→ Problem statement: In these records, how many lines contain "Популярные"? Please reply with the number only.

→ Information given:
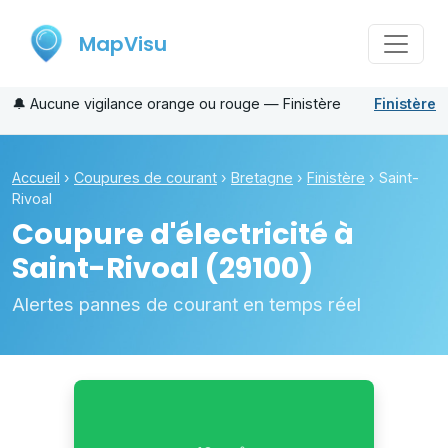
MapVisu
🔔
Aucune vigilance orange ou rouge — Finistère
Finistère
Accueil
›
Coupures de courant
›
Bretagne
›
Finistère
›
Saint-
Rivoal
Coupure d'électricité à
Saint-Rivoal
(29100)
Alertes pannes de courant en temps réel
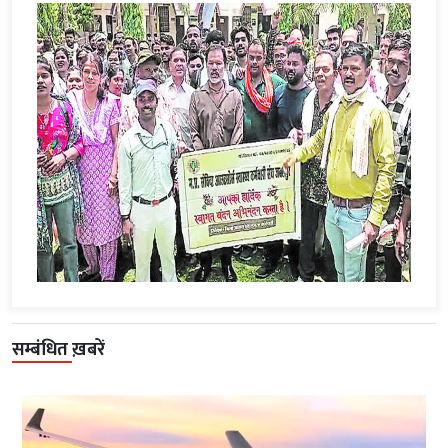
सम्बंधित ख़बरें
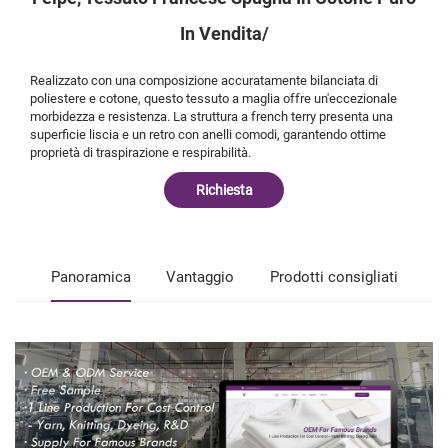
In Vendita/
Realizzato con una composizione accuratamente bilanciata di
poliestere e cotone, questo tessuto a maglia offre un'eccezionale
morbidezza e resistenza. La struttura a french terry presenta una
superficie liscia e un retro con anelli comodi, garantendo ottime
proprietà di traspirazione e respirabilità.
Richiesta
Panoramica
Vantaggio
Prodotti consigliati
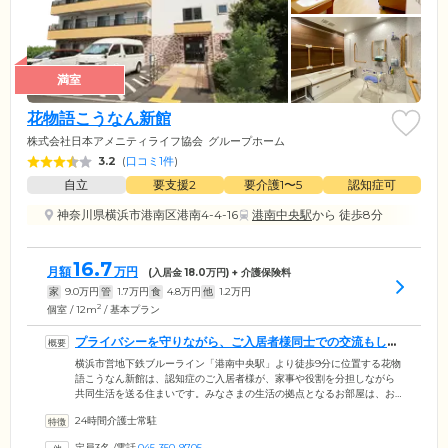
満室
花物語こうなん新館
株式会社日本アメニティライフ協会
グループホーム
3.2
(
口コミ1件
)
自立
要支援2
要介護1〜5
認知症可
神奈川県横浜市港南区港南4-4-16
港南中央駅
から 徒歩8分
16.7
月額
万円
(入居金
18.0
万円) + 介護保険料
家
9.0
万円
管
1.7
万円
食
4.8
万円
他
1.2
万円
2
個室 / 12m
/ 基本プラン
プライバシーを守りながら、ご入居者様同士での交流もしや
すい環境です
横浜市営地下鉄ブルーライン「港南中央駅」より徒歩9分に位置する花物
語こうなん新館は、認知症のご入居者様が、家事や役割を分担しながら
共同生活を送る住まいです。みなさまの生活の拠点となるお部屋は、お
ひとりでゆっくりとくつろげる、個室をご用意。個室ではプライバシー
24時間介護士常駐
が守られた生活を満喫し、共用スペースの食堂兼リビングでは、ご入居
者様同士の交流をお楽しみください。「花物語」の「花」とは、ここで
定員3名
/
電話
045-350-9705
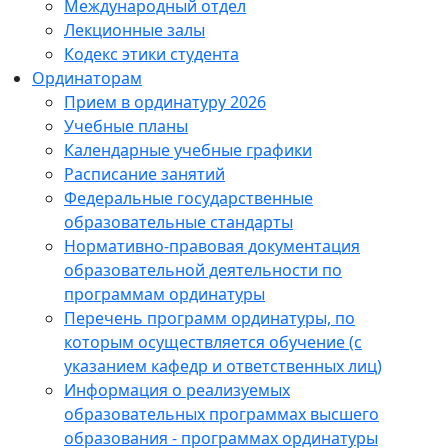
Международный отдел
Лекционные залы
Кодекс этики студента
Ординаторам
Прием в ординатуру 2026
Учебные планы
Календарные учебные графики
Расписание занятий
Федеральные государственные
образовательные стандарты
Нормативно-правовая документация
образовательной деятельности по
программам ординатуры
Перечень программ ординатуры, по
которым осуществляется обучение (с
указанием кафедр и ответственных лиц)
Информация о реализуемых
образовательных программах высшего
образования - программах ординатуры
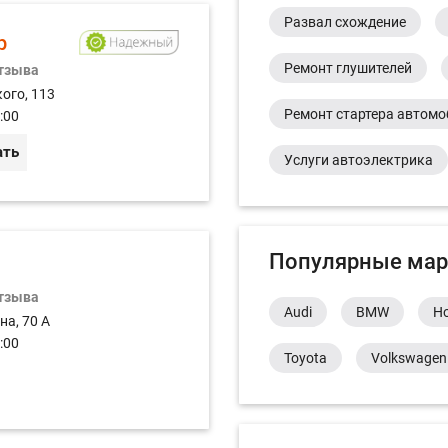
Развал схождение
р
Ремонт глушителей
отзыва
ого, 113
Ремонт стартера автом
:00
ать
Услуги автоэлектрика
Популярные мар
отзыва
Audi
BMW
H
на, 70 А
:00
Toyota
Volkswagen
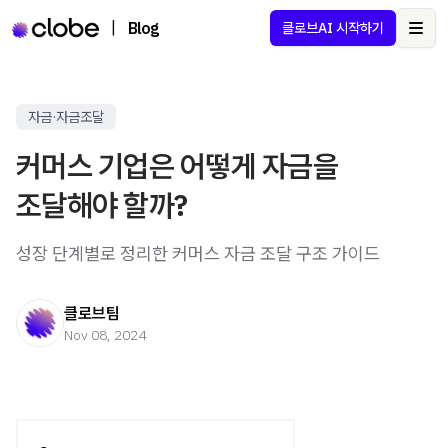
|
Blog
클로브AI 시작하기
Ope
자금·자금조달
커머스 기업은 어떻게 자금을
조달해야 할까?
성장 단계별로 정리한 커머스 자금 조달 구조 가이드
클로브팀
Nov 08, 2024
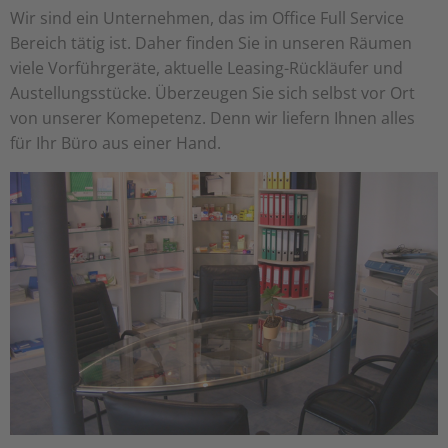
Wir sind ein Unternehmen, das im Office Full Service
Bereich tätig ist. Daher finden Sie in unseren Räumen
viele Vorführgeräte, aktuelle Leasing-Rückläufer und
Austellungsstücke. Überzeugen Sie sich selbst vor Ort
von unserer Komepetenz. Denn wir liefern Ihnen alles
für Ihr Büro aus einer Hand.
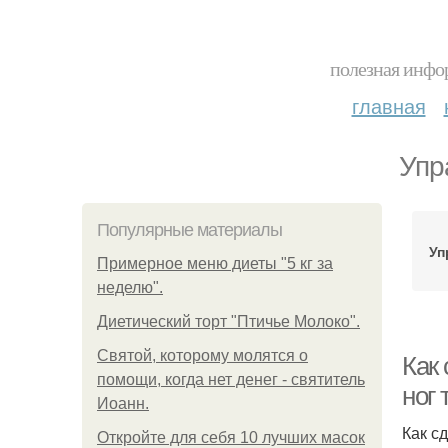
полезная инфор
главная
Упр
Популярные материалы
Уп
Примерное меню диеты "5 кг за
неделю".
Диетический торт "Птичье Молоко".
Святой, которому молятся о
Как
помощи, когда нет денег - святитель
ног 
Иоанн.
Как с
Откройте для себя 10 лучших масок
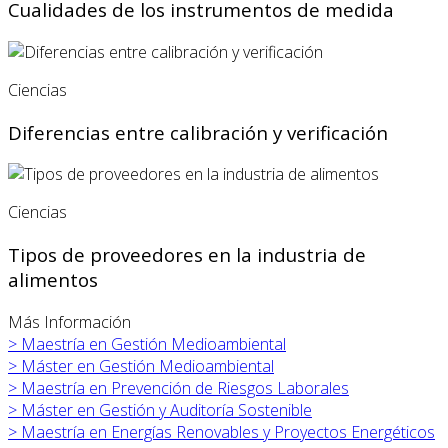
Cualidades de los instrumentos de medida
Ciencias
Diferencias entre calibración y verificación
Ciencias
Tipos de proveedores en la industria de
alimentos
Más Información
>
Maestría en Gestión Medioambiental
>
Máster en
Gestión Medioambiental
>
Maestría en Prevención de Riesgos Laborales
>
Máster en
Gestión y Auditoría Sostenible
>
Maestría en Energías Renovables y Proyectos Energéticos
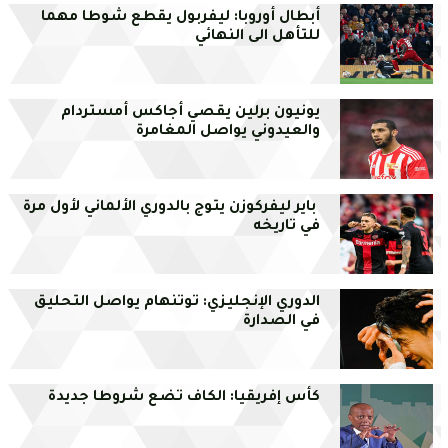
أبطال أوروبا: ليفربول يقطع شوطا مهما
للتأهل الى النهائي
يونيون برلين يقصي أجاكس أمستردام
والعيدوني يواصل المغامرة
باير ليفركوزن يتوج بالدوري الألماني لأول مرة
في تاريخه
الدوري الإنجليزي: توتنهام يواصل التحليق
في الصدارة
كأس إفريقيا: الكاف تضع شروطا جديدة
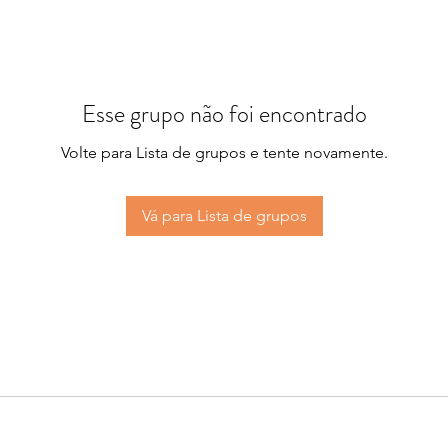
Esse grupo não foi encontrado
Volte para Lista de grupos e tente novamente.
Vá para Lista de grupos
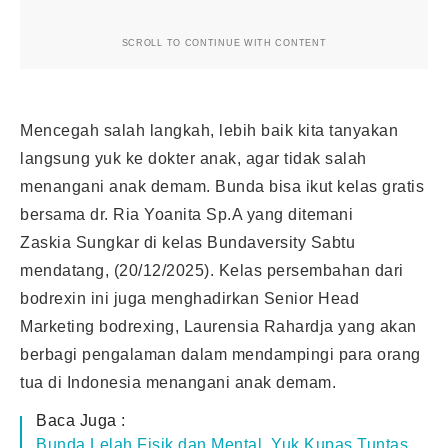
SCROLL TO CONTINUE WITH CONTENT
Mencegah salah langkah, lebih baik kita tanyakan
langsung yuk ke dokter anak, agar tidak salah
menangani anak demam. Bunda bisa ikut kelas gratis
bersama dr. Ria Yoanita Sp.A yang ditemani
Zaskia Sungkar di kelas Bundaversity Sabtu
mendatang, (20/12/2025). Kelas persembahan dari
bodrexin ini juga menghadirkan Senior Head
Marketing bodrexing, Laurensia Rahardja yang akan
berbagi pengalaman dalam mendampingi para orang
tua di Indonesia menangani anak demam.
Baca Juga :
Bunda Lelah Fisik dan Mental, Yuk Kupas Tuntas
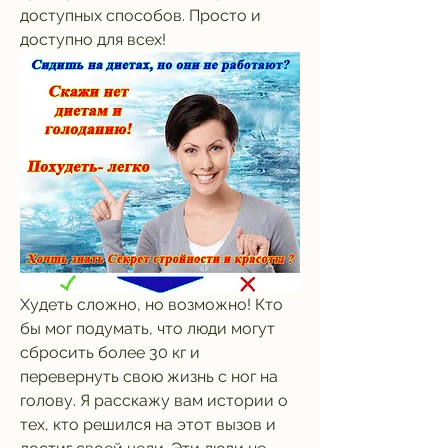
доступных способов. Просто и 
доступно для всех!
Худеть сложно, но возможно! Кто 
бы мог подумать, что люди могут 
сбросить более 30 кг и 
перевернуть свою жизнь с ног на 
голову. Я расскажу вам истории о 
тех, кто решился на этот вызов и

→ Written solution: 2